> EXCERPT TO READ
-- Opening Marker --
“I like your blog,” someone will whisper to me at a party. It’s their secret — and I guess it’s a dirty one since they whisper it to me. Yes, I write a humor blog — which does, occasionally, address sexual penchants. Interestingly, the issues surrounding both are similar.
There’s a certain terror in being amused or aroused by something outside “the norm.” When I first started listening to my favorite comedy podcast which finds humor in all things (including truly horrific news items) I was a little taken aback by the conflict I felt at my reaction. “I’m a decent person,” I thought, “and yet I’m laughing at this…” I felt the same kind of discord in what I was turned on by: “But I can’t be this terrible… What is wrong with me?”
When it comes down to it, while we many not wish to find certain things funny, you like what you like. Similarly, many people find they have certain sexual desires — which they would, in a perfect world, prefer to dismiss.
There are a few other similarities I see between humor and fetishes:
Of course, I think murder is tragic and difficult to fathom. The act itself is as horrific and unfunny as you can get. But the context and inciting factors can be almost as baffling as the crime itself. In my own podcast, I’ve turned assessing the absurdity into a type of game. I marvel at the bizarreness of a murder apparently motivated by not wanting to play Yahtzee or the defense of a killer who claimed he was only attacking people in order to promote his film. Context provides permission to deviate from societal norms, and a place to do it.
As for sexual desires, certain scenarios or acts can be safely explored within context. And, within that context, there may not be any danger or exploitation or malicious intent. For instance, a woman who fantasizes about rape (or being controlled) has no desire truly to be assaulted; nor does a man harboring those desires necessarily have the intent to victimize. Desires can be explored within safe parameters, just as the horror film or local roller coaster provides the space to be frightened safely.
-- Closing Marker --
> TASKS TO PERFORM
• a. In the essay on humor and sexual desires, what reason did the killer's defense give for his attacks?
• b. Carry on writing the essay on humor and sexual desires, starting after its final sentence.

> RECORDS SUPPLIED
-- Opening Marker --
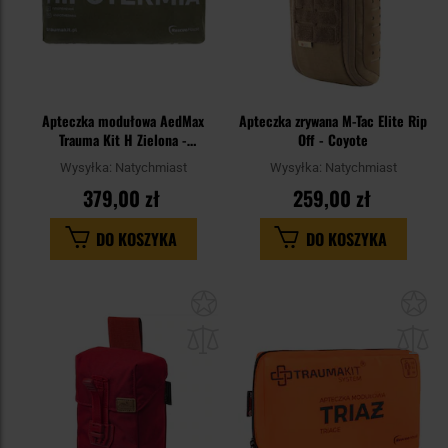
Apteczka modułowa AedMax
Apteczka zrywana M-Tac Elite Rip
Trauma Kit H Zielona -
Off - Coyote
Hipotermia
Wysyłka:
Natychmiast
Wysyłka:
Natychmiast
379,00 zł
259,00 zł
DO KOSZYKA
DO KOSZYKA
Dodaj
Do
do
do
schowka
sc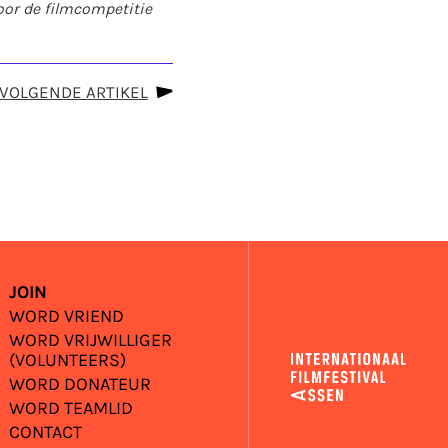
oor de filmcompetitie
VOLGENDE ARTIKEL
JOIN
WORD VRIEND
WORD VRIJWILLIGER
(VOLUNTEERS)
WORD DONATEUR
WORD TEAMLID
CONTACT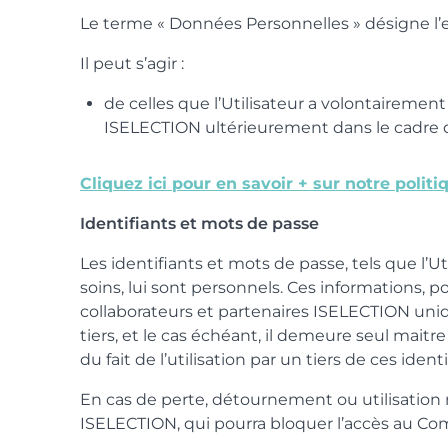
Le terme « Données Personnelles » désigne l’
Il peut s’agir :
de celles que l’Utilisateur a volontairement
ISELECTION ultérieurement dans le cadre de 
Cliquez ici pour en savoir + sur notre polit
Identifiants et mots de passe
Les identifiants et mots de passe, tels que l’U
soins, lui sont personnels. Ces informations, p
collaborateurs et partenaires ISELECTION uniq
tiers, et le cas échéant, il demeure seul mait
du fait de l’utilisation par un tiers de ces identi
En cas de perte, détournement ou utilisation 
ISELECTION, qui pourra bloquer l’accès au Com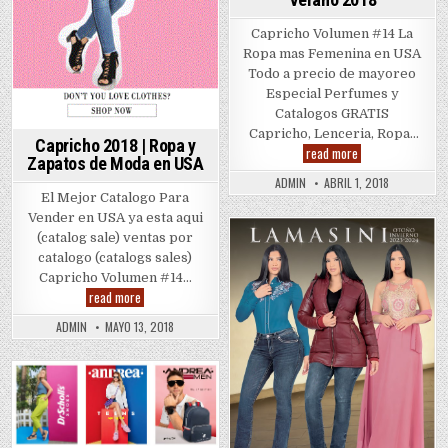
Capricho Volumen #14 La
Ropa mas Femenina en USA
Todo a precio de mayoreo
Especial Perfumes y
Catalogos GRATIS
Capricho, Lenceria, Ropa…
Capricho 2018 | Ropa y
Capricho
read more
Zapatos de Moda en USA
Volumne
14
ADMIN
ABRIL 1, 2018
|
El Mejor Catalogo Para
Nuevo
Catalogo
Vender en USA ya esta aqui
Primavera
(catalog sale) ventas por
Verano
Posted
2018
catalogo (catalogs sales)
in
Capricho Volumen #14…
Capricho
read more
2018
|
ADMIN
MAYO 13, 2018
Ropa
y
Zapatos
de
Moda
Posted
en
USA
in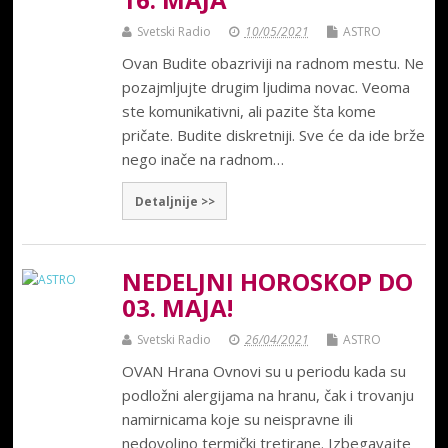
Svetski Radio
10/05/2021
ASTRO
Ovan Budite obazriviji na radnom mestu. Ne
pozajmljujte drugim ljudima novac. Veoma
ste komunikativni, ali pazite šta kome
pričate. Budite diskretniji. Sve će da ide brže
nego inače na radnom…
Detaljnije >>
NEDELJNI HOROSKOP DO
03. MAJA!
Svetski Radio
26/04/2021
ASTRO
OVAN Hrana Ovnovi su u periodu kada su
podložni alergijama na hranu, čak i trovanju
namirnicama koje su neispravne ili
nedovoljno termički tretirane. Izbegavajte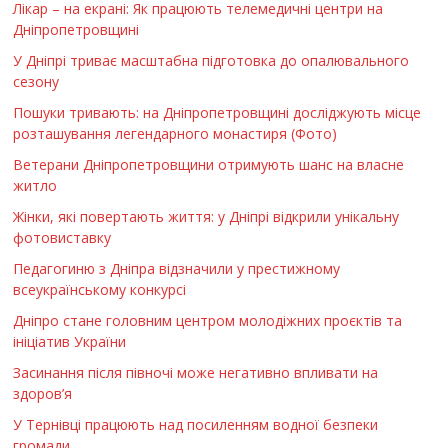
Лікар – на екрані: Як працюють телемедичні центри на
Дніпропетровщині
У Дніпрі триває масштабна підготовка до опалювального
сезону
Пошуки тривають: на Дніпропетровщині досліджують місце
розташування легендарного монастиря (Фото)
Ветерани Дніпропетровщини отримують шанс на власне
житло
Жінки, які повертають життя: у Дніпрі відкрили унікальну
фотовиставку
Педагогиню з Дніпра відзначили у престижному
всеукраїнському конкурсі
Дніпро стане головним центром молодіжних проєктів та
ініціатив України
Засинання після півночі може негативно впливати на
здоров’я
У Тернівці працюють над посиленням водної безпеки
громади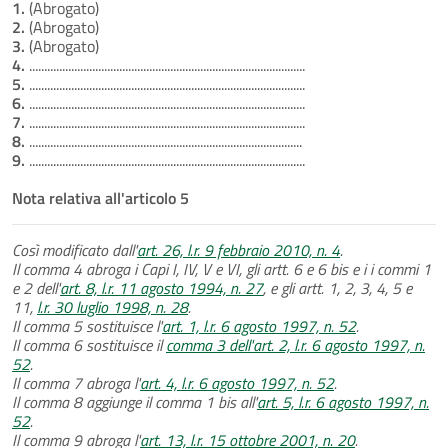
1.
(Abrogato)
2.
(Abrogato)
3.
(Abrogato)
4.
............................................................................................
5.
............................................................................................
6.
............................................................................................
7.
............................................................................................
8.
...........................................................................................
9.
............................................................................................
Nota relativa all'articolo 5
Così modificato dall'
art. 26, l.r. 9 febbraio 2010, n. 4
.
Il comma 4 abroga i Capi I, IV, V e VI, gli artt. 6 e 6 bis e i i commi 1
e 2 dell'
art. 8, l.r. 11 agosto 1994, n. 27
, e gli artt. 1, 2, 3, 4, 5 e
11,
l.r. 30 luglio 1998, n. 28
.
Il comma 5 sostituisce l'
art. 1, l.r. 6 agosto 1997, n. 52
.
Il comma 6 sostituisce il
comma 3 dell'art. 2, l.r. 6 agosto 1997, n.
52
.
Il comma 7 abroga l'
art. 4, l.r. 6 agosto 1997, n. 52
.
Il comma 8 aggiunge il comma 1 bis all'
art. 5, l.r. 6 agosto 1997, n.
52
.
Il comma 9 abroga l'
art. 13, l.r. 15 ottobre 2001, n. 20
.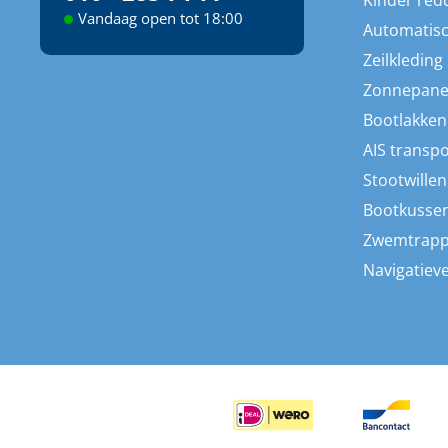
Kinder red
Vandaag open tot 18:00
Automatisc
Zeilkleding
Zonnepane
Bootlakken
AIS transp
Stootwillen
Bootkusse
Zwemtrap
Navigatieve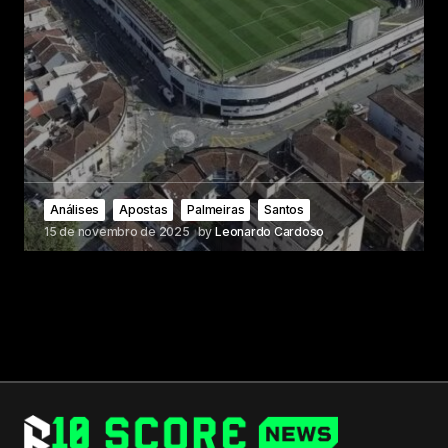
Análises
Apostas
Palmeiras
Santos
15 de novembro de 2025
by
Leonardo Cardoso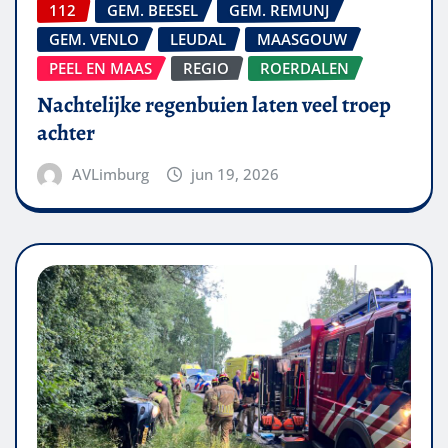
112
GEM. BEESEL
GEM. REMUNJ
GEM. VENLO
LEUDAL
MAASGOUW
PEEL EN MAAS
REGIO
ROERDALEN
Nachtelijke regenbuien laten veel troep
achter
AVLimburg
jun 19, 2026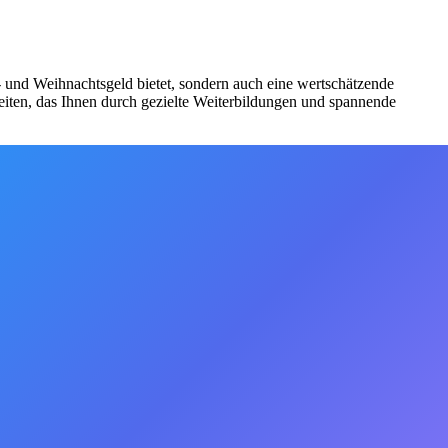
bs- und Weihnachtsgeld bietet, sondern auch eine wertschätzende
iten, das Ihnen durch gezielte Weiterbildungen und spannende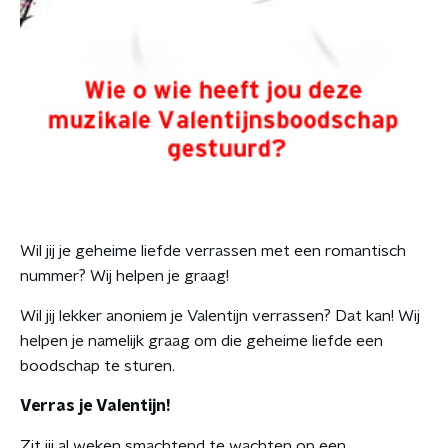
Wil jij je geheime liefde verrassen met een romantisch
nummer? Wij helpen je graag!
Wil jij lekker anoniem je Valentijn verrassen? Dat kan! Wij
helpen je namelijk graag om die geheime liefde een
boodschap te sturen.
Verras je Valentijn!
Zit jij al weken smachtend te wachten op een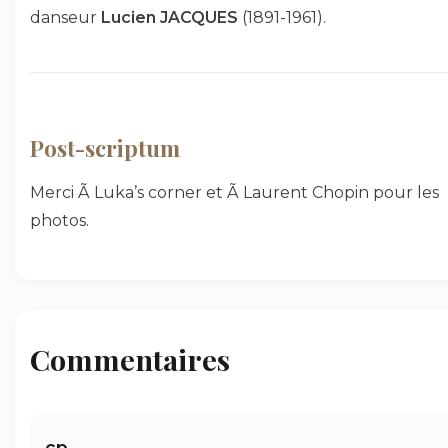
danseur
Lucien JACQUES
(1891-1961).
Post-scriptum
Merci Ã Luka’s corner et Ã Laurent Chopin pour les
photos.
Commentaires
cp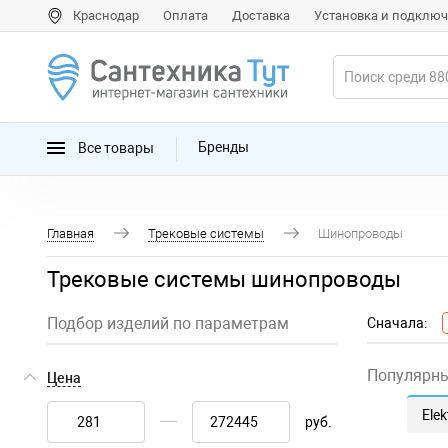
Краснодар
Оплата
Доставка
Установка и подклю
Все товары
Бренды
Главная
Трековые системы
Шинопроводы
Трековые системы шинопроводы
Подбор изделий по параметрам
Сначала:
Популярн
Цена
Ele
руб.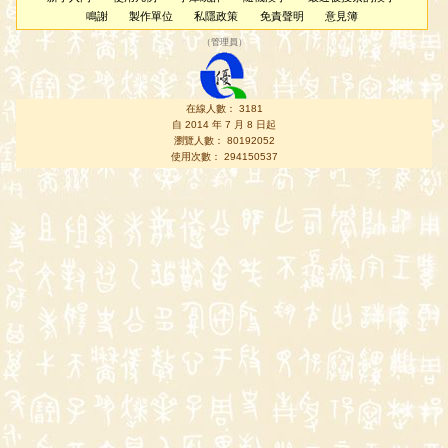
鳴謝
製作單位
私隱政策
免責聲明
意見簿
（
管理員
）
在線人數： 3181
自 2014 年 7 月 8 日起
瀏覽人數： 80192052
使用次數： 294150537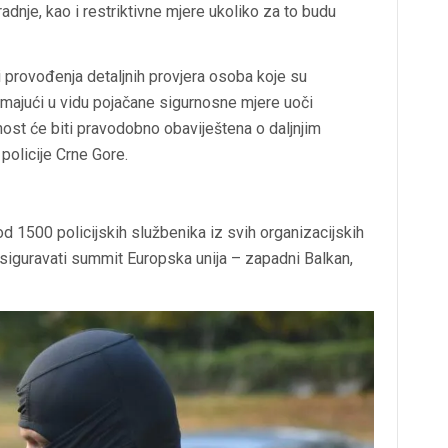
dnje, kao i restriktivne mjere ukoliko za to budu
i provođenja detaljnih provjera osoba koje su
imajući u vidu pojačane sigurnosne mjere uoči
st će biti pravodobno obaviještena o daljnjim
policije Crne Gore.
 od 1500 policijskih službenika iz svih organizacijskih
, osiguravati summit Europska unija – zapadni Balkan,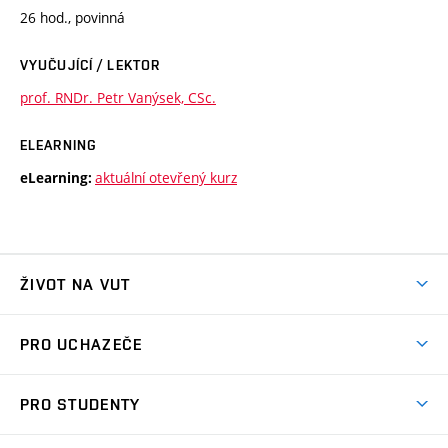
26 hod., povinná
VYUČUJÍCÍ / LEKTOR
prof. RNDr. Petr Vanýsek, CSc.
ELEARNING
aktuální otevřený kurz
eLearning:
ŽIVOT NA VUT
Atmosféra VUT
PRO UCHAZEČE
Prostory školy
Proč na VUT
Koleje
PRO STUDENTY
Studijní programy
Stravování
Předměty
Studijní předpisy
Studium a stáže v zahraničí
Stipendia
-- Closing Marker --
> RESPONSES
• a. He claimed he was only attacking people to promote his film.

• b.
Most people don’t want to feel that they are out of sync with the general population. Thus, they might hide or dismiss their “edgy” side or less palatable traits. Will your partner think you’re demented if you admit you laughed at that YouTube video with the guy falling and breaking his arm? Best not to mention it at all. And walking into your workplace in dominatrix gear likely is a bad plan of action.
But it may not feel any less terrifying or shameful to broach unconventional interests in private with intimate partners — especially when you feel there is something inherently “wrong” about who you are, or get the sense that they would.
There have been news stories about crimes so perplexing to me, I felt a need for my favorite podcaster to poke fun at them so that I could reframe. It (sometimes) avoids acknowledging the true horror of the situation to hear someone recount it gleefully, marveling at the insanity of it all.
As for sexuality, while I wish not to assign too much reason for fetishes, I can’t help but analyze my interest and others’. I read a theory a few years back which struck me: that fetishes do occasionally develop in childhood as a way of dealing with something uncomfortable or difficult to understand. Experiences can be disturbing to children, even if they don’t involve abuse (e.g. hospital stays, anger in the home).
What we connect to can become our baseline. It’s easy then to decide that deviant behavior is anything beyond what we personally are comfortable with. We’re really fine – those other guys are weird.
What do you think?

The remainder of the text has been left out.